Monday, September 21, 2009

An Immodest Proposal for Internet Regulation

Despite the appealing modesty of FCC's Chairman Julius Genachowski's tone, the Internet regulation proposal unveiled in his speech today at the Brookings Institution is anything but modest. Indeed, the peril lies in its immodesty. It is immodest in the way that those imbued with a certain faith in their good intentions often, in their regulatory zeal, may fail to recognize.

I will be saying much more about the FCC’s proposal in the weeks and months ahead. But here I just want to explain briefly what I mean about the troubling immodesty of Chairman Genachowski's remarks. In order to appreciate what I am saying, please have in mind these two statements from his address: "We cannot know what tomorrow holds on the Internet, except that it will be unexpected." And: “I understand the Internet is a dynamic network and that technology continues to grow and evolve." There are others in a similar vein but these suffice.

Here is some of what makes Genachowski’s proposal so immodest from a regulatory perspective:

While asserting that he cannot know what tomorrow holds for the Internet and that the Internet is a dynamic network that continues to evolve, it is clear that Genachowski nevertheless presumes that all worthwhile innovation takes place at “the edge of the network,” and not within the various broadband networks. This presumption drives his view that that there must be a strict non-discrimination rule – the same type of rule that was at the heart of nineteenth and twentieth century common carrier regulation. Ultimately, this rule means enforcing a strict separation of content and applications from transmission media. This separation precludes any efficiencies and cost-savings and innovation that might result from integration of content, applications, and transmission. What's more, in the digital broadband world of integrated bit streams, such separation of content and applications from transmission necessarily will involve more metaphysical conjecture than sound regulatory policy. On this point, see my piece, "The Metaphysics of VoIP," written back in 2004. The principle is the same.
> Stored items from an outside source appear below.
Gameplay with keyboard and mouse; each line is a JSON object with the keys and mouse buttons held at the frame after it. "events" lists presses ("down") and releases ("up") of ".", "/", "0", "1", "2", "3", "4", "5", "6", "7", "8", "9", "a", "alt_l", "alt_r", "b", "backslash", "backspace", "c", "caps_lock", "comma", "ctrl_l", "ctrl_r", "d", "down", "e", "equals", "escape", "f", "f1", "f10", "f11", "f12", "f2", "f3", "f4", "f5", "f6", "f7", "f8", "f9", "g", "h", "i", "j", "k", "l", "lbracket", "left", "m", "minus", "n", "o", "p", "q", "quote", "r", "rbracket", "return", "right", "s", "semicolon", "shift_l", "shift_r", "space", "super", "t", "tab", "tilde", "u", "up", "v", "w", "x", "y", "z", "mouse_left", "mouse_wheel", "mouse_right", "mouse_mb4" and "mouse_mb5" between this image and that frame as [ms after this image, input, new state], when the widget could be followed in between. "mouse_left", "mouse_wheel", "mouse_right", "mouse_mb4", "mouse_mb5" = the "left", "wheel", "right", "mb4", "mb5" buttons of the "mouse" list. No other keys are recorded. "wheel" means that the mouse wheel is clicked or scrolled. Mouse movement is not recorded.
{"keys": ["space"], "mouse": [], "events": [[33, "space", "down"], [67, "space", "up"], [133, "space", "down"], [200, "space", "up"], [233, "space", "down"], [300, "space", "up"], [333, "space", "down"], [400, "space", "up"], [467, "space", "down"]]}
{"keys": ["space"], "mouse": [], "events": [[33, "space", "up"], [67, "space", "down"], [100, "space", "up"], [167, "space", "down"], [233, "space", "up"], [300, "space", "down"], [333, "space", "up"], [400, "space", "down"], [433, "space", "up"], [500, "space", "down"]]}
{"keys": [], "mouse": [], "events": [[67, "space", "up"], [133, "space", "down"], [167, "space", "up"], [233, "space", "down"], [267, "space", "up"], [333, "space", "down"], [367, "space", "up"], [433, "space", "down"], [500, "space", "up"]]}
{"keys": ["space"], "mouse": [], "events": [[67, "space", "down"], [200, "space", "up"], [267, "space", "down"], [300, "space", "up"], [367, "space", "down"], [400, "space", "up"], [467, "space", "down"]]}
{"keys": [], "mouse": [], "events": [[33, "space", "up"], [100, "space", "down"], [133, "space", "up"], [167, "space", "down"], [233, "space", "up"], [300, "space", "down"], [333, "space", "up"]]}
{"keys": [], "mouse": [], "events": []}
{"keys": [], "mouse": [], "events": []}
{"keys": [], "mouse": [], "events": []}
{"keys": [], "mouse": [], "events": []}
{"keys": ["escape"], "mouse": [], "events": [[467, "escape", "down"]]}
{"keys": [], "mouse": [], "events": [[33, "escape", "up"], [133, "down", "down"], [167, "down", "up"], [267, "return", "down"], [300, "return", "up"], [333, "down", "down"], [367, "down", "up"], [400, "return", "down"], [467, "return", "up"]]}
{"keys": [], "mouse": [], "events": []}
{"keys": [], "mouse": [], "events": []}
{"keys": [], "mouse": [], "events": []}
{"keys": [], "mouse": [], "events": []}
It may be that, as the Internet evolves in the dynamic way that Genachowski concedes it has without common carrier regulation, separation of content and applications from transmission will prove to be the best business model. Or, more likely, the 'best' business model will change continually over time. But Genachowski presumes to lock a business model in place based on all innovation "at the edge," even while admitting he cannot know what tomorrow holds for the Internet.

He says "this is not about government regulation of the Internet," it is about "fair rules of the road for companies that control access to the Internet." Of course, it is all about government regulation of the Internet, regardless whether he believes the rules or "fair" or not, or whether they are put in terms of "access to the Internet" or some other way. Genachowski surely knows this. But he asserts, soothingly, that "we will do as much as we need to do, and no more, to ensure that the Internet remains an unfettered platform for competition, creativity, and entrepreneurial activity." Nice thought, but not very comforting, despite the good intentions. The history of the FCC shows that the error costs from overregulation – especially in a dynamic environment in which Genachowski concedes we cannot know what tomorrow holds for the Internet – are likely to be exceedingly high. The presumption that the FCC will know the point at which it has regulation "just right" – as much as is needed, but no more -- demonstrates an immodest faith in the prescience of the FCC commissioners that likely would cause Goldilocks to blush.

Despite acknowledging the growth and many successes of the Internet in the past decade, Genachowski asserts at one point that "as American consumers make the shift from dial-up to broadband, their choice of providers has narrowed substantially." It is discouraging that he would make this claim, because it is true only if one does not appreciate the difference between the facilities-based competition that continues to grow in the broadband world and the artificial or "managed" competition that prevailed in analog dial-up world. While the FCC may have created more dial-up "competitors" under its regulated resale mandates, these so-called competitors weren't investing in network facilities and innovating. They were offering what generally were acknowledged to be plain vanilla services. It is true that we would like to see even more robust competition among providers than we have today, even as the competition between wireline, cable, satellite, and wireless providers continues to increase. But to say that consumers had more choices of providers in the dial-up world than now is like comparing a 56Kbs modem – remember? – to a DSL, FiOS or cable broadband connection, or even today's wireless or satellite broadband connections. Apples and oranges, as they say.

Finally, the notion of proposing new Internet regulation in the midst of the FCC's efforts to develop a national broadband plan is immodest as well. With all the emphasis the FCC has placed on gathering data in that proceeding, it would make sense for the agency to finish that job before proposing new rules. After all, if the agency thinks new common carrier-type Internet regulation should be adopted, wouldn't it be advisable to include such a proposal in the broadband report being prepared for Congress before forging ahead?